Return, from the data below, each line that contains the word "foram".

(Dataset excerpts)
=====

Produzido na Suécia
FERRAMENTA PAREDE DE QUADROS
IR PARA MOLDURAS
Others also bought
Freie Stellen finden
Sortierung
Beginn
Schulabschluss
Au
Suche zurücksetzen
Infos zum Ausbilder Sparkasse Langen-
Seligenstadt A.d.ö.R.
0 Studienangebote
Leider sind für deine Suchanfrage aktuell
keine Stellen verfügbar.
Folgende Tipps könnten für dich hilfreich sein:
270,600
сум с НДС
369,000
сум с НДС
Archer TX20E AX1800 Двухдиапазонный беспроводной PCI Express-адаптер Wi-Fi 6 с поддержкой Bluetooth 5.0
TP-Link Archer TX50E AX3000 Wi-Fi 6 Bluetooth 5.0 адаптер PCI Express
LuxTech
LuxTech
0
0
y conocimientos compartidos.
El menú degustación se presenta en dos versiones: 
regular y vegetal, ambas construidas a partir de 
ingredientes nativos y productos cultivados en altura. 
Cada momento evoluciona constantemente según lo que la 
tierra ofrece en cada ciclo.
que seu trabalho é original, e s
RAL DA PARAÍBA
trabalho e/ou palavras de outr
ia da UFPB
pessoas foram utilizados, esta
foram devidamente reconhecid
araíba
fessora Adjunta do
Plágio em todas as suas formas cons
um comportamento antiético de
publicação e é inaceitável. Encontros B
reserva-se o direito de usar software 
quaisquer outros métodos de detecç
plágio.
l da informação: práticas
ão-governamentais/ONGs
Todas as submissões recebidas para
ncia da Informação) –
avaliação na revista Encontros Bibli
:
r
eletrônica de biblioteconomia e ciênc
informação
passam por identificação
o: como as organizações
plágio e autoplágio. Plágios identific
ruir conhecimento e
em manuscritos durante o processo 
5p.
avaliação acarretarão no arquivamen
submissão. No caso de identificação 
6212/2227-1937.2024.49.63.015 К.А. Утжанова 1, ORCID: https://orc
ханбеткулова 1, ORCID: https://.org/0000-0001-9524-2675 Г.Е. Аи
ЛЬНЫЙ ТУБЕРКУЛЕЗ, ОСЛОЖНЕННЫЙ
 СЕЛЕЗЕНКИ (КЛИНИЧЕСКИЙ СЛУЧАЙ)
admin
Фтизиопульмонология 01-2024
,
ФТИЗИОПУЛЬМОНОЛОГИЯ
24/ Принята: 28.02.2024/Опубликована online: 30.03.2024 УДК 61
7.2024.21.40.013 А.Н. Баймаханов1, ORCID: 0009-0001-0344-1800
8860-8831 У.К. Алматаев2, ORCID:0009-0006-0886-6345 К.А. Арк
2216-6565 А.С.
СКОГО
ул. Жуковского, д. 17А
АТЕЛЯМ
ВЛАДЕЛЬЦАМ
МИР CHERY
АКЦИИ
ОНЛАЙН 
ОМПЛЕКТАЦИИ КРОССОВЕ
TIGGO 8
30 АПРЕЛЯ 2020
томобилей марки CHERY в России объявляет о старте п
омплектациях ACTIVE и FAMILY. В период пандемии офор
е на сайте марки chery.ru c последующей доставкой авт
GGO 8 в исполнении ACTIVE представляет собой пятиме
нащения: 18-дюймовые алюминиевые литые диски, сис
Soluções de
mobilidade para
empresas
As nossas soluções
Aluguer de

=====

> _Result_:
pessoas foram utilizados, esta
foram devidamente reconhecid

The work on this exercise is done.